Kianna Bear-Hetherington - St. Mary’s First Nation
University grad hoping to be voice for those facing environmental injustices

By Sam Laskaris
Cando Writer

Kianna Bear-HetheringtonKianna Bear-Hetherington has managed to turn her life around and she’s now considered a role model.

Bear-Hetherington, who is 23, graduated this spring from the University of New Brunswick (UNB) with a Bachelor of Science degree in environmental and natural resources, with a major in water resource management.

It didn’t take long for the member of St. Mary’s First Nation in New Brunswick to find some work. She accepted a position to work as a fisheries technician for the Wolastoqey Nation in New Brunswick, which is comprised of a half dozen First Nations throughout the province.

Bear-Hetherington is also one of six individuals that have been chosen to be a part of the National Youth Panel, for this year’s Cando Conference, set for June 26-29 in Membertou, N.S.

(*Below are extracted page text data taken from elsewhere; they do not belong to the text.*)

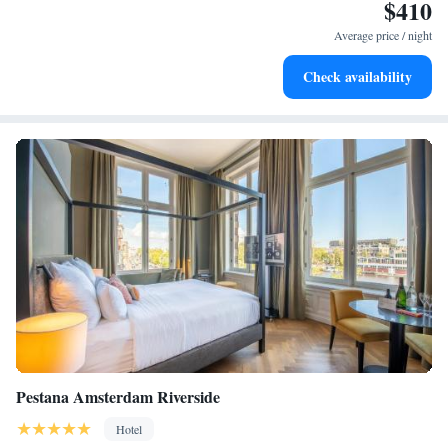
$410
Keep active with a range of sports and activities designed
for adventure and fitness.
Average price / night
Rejuvenate at the state-of-the-art wellness facilities
Check availability
designed for your complete relaxation.
Pestana Amsterdam Riverside
Hotel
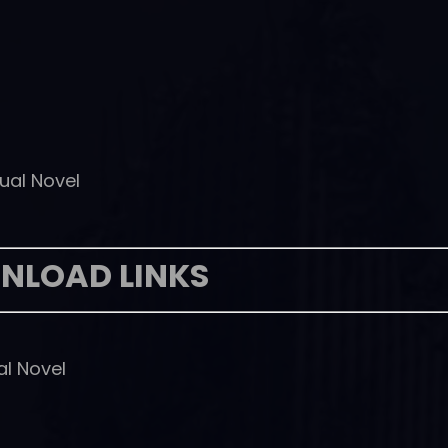
ual Novel
NLOAD LINKS
al Novel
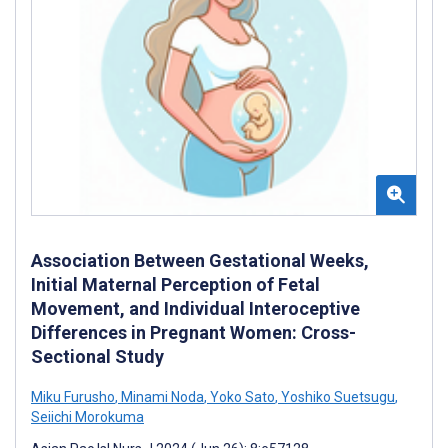
Association Between Gestational Weeks,
Initial Maternal Perception of Fetal
Movement, and Individual Interoceptive
Differences in Pregnant Women: Cross-
Sectional Study
Miku Furusho
,
Minami Noda
,
Yoko Sato
,
Yoshiko Suetsugu
,
Seiichi Morokuma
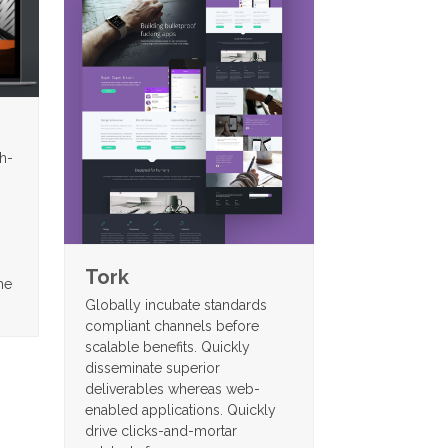
gh-
Tork
me
Globally incubate standards
compliant channels before
scalable benefits. Quickly
disseminate superior
deliverables whereas web-
enabled applications. Quickly
drive clicks-and-mortar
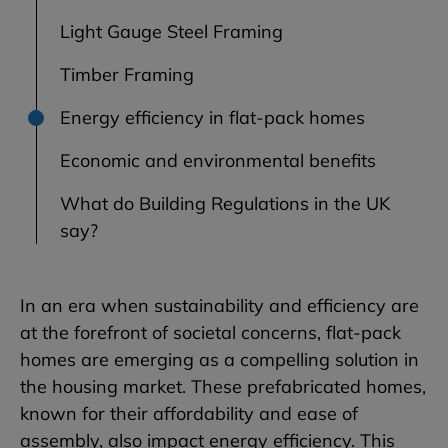
Light Gauge Steel Framing
Timber Framing
Energy efficiency in flat-pack homes
Economic and environmental benefits
What do Building Regulations in the UK
say?
In an era when sustainability and efficiency are
at the forefront of societal concerns, flat-pack
homes are emerging as a compelling solution in
the housing market. These prefabricated homes,
known for their affordability and ease of
assembly, also impact energy efficiency. This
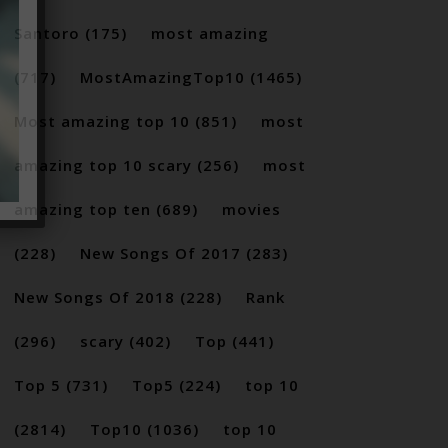
Santoro
(175)
most amazing
(717)
MostAmazingTop10
(1465)
Most amazing top 10
(851)
most
amazing top 10 scary
(256)
most
amazing top ten
(689)
movies
(228)
New Songs Of 2017
(283)
New Songs Of 2018
(228)
Rank
(296)
scary
(402)
Top
(441)
Top 5
(731)
Top5
(224)
top 10
(2814)
Top10
(1036)
top 10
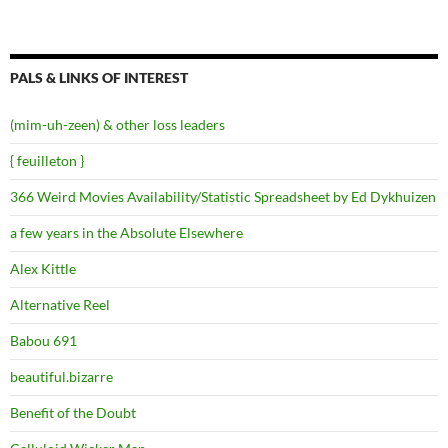
PALS & LINKS OF INTEREST
(mim-uh-zeen) & other loss leaders
{ feuilleton }
366 Weird Movies Availability/Statistic Spreadsheet by Ed Dykhuizen
a few years in the Absolute Elsewhere
Alex Kittle
Alternative Reel
Babou 691
beautiful.bizarre
Benefit of the Doubt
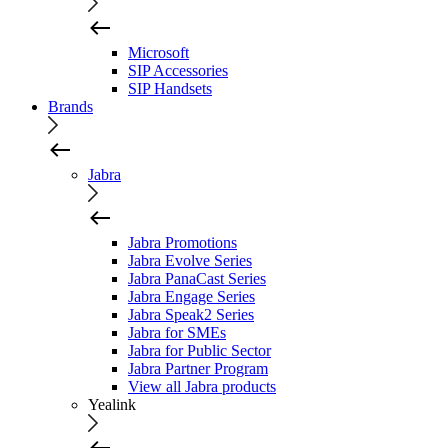
Microsoft
SIP Accessories
SIP Handsets
Brands
Jabra
Jabra Promotions
Jabra Evolve Series
Jabra PanaCast Series
Jabra Engage Series
Jabra Speak2 Series
Jabra for SMEs
Jabra for Public Sector
Jabra Partner Program
View all Jabra products
Yealink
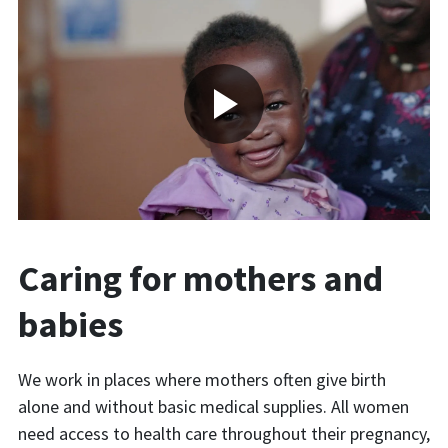
Caring for mothers and
babies
We work in places where mothers often give birth
alone and without basic medical supplies. All women
need access to health care throughout their pregnancy,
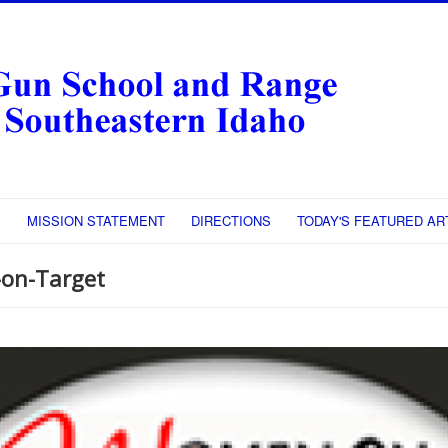
S
MISSION STATEMENT
DIRECTIONS
TODAY'S FEATURED AR
on-Target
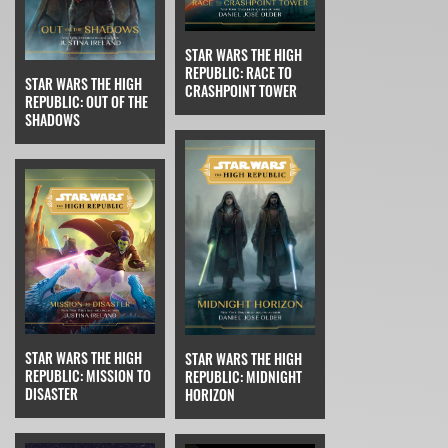
STAR WARS THE HIGH
REPUBLIC: RACE TO
STAR WARS THE HIGH
CRASHPOINT TOWER
REPUBLIC: OUT OF THE
SHADOWS
STAR WARS THE HIGH
STAR WARS THE HIGH
REPUBLIC: MISSION TO
REPUBLIC: MIDNIGHT
DISASTER
HORIZON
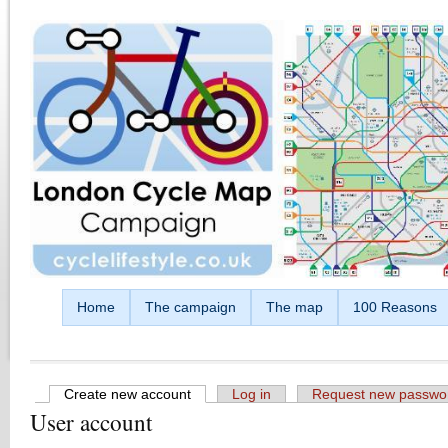
Skip to main content
Home
The campaign
The map
100 Reasons
Create new account
(active tab)
Log in
Request new passwo
User account
Primary tabs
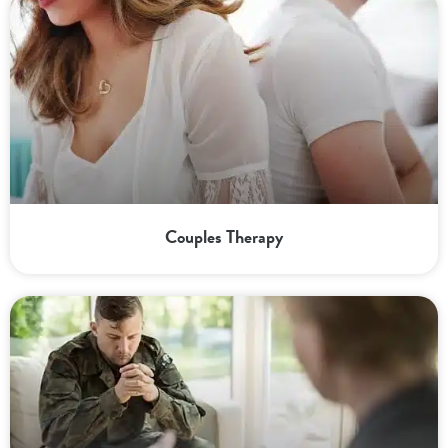
Couples Therapy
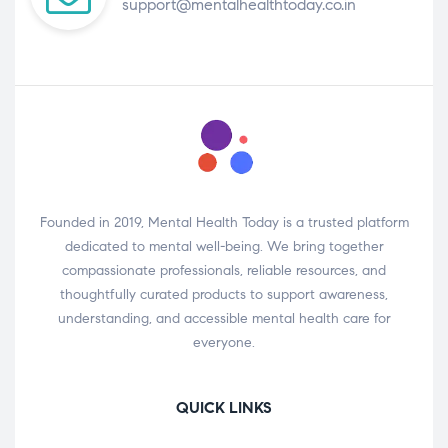
support@mentalhealthtoday.co.in
Founded in 2019, Mental Health Today is a trusted platform
dedicated to mental well-being. We bring together
compassionate professionals, reliable resources, and
thoughtfully curated products to support awareness,
understanding, and accessible mental health care for
everyone.
QUICK LINKS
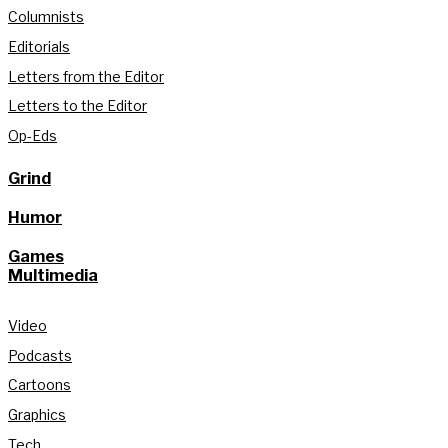
Columnists
Editorials
Letters from the Editor
Letters to the Editor
Op-Eds
Grind
Humor
Games
Multimedia
Video
Podcasts
Cartoons
Graphics
Tech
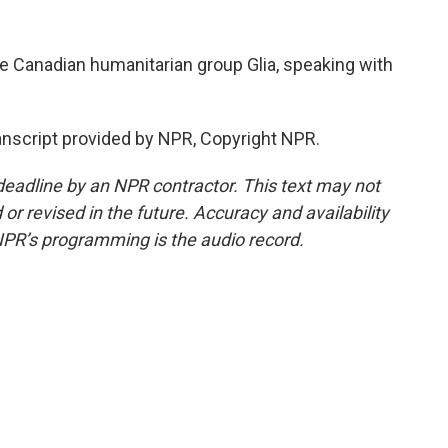
e Canadian humanitarian group Glia, speaking with
script provided by NPR, Copyright NPR.
deadline by an NPR contractor. This text may not
or revised in the future. Accuracy and availability
NPR’s programming is the audio record.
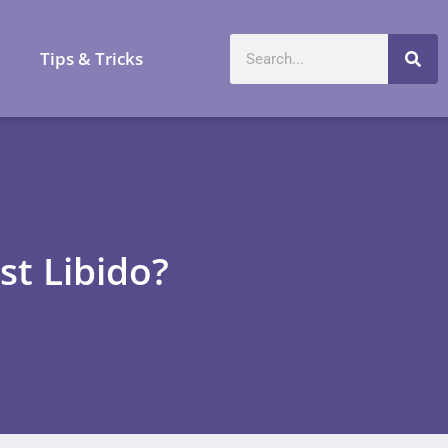
a
Tips & Tricks
t Libido?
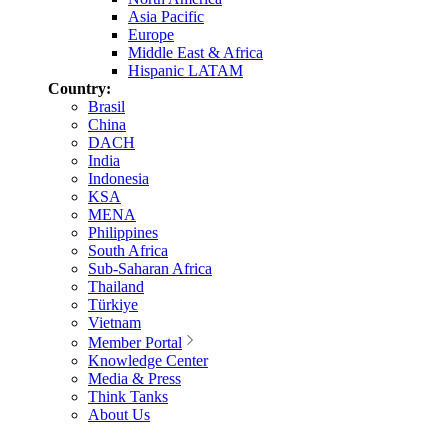
Asia Pacific
Europe
Middle East & Africa
Hispanic LATAM
Country:
Brasil
China
DACH
India
Indonesia
KSA
MENA
Philippines
South Africa
Sub-Saharan Africa
Thailand
Türkiye
Vietnam
Member Portal
Knowledge Center
Media & Press
Think Tanks
About Us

The youth panelists, who are between the ages of 18-30, were selected for their strengths, initiatives, accomplishments, entrepreneurial spirit and participation within their communities.

“It really means a lot to me,” Bear-Hetherington said of her selection to the panel. “I’m really inspired to go and share my story. It’s really empowering for me.”

Bear-Hetherington has no qualms providing details of her past.

“I have a lot of deep-rooted trauma in my story,” she said. “It’s important for me to be able to share this.”

Her mother is an Indian day school survivor. And her grandfather was a residential school survivor.

“It’s very much common with youth in our community who face that,” she said of intergenerational trauma.

Bear-Hetherington said her trauma led her to abusing alcohol and drugs during her first two years of university.

But she said she has been sober and clean for the past two years, in large part because she was able to engage with university activities that she enjoyed.

For example, she served as the Indigenous rep for her university’s student union the past two years.

Through this volunteer position Bear-Hetherington focused on advancing efforts that improved the opportunities and experiences for Indigenous students at her school.

While attending UNB, Bear-Hetherington also served as a teacher assistant for two semesters, in 2022, for a course titled Indigenous Issues and Perspectives in Natural Resource Stewardship.

Her responsibilities included assisting the professor with classroom instructions and grading and proctoring quizzes and exams.

Bear-Hetherington also led discussion sections and provided mentoring sessions with students.

Other duties included helping out with the development of course planning, keeping an eye on the students’ comprehension of the course and also providing feedback to the professor.

Though she is now working, Bear-Hetherington is also keen to continue her education. She is hoping to obtain a Master’s degree through an Italian-based school, primarily since she would be able to do some of her field courses in the Amazon, Asia or the Caribbean.

In her current and in any future positions, Bear-Hetherington is eager to assist those living in Indigenous communities.

“I want to be a voice for communities facing environmental injustices,” she said.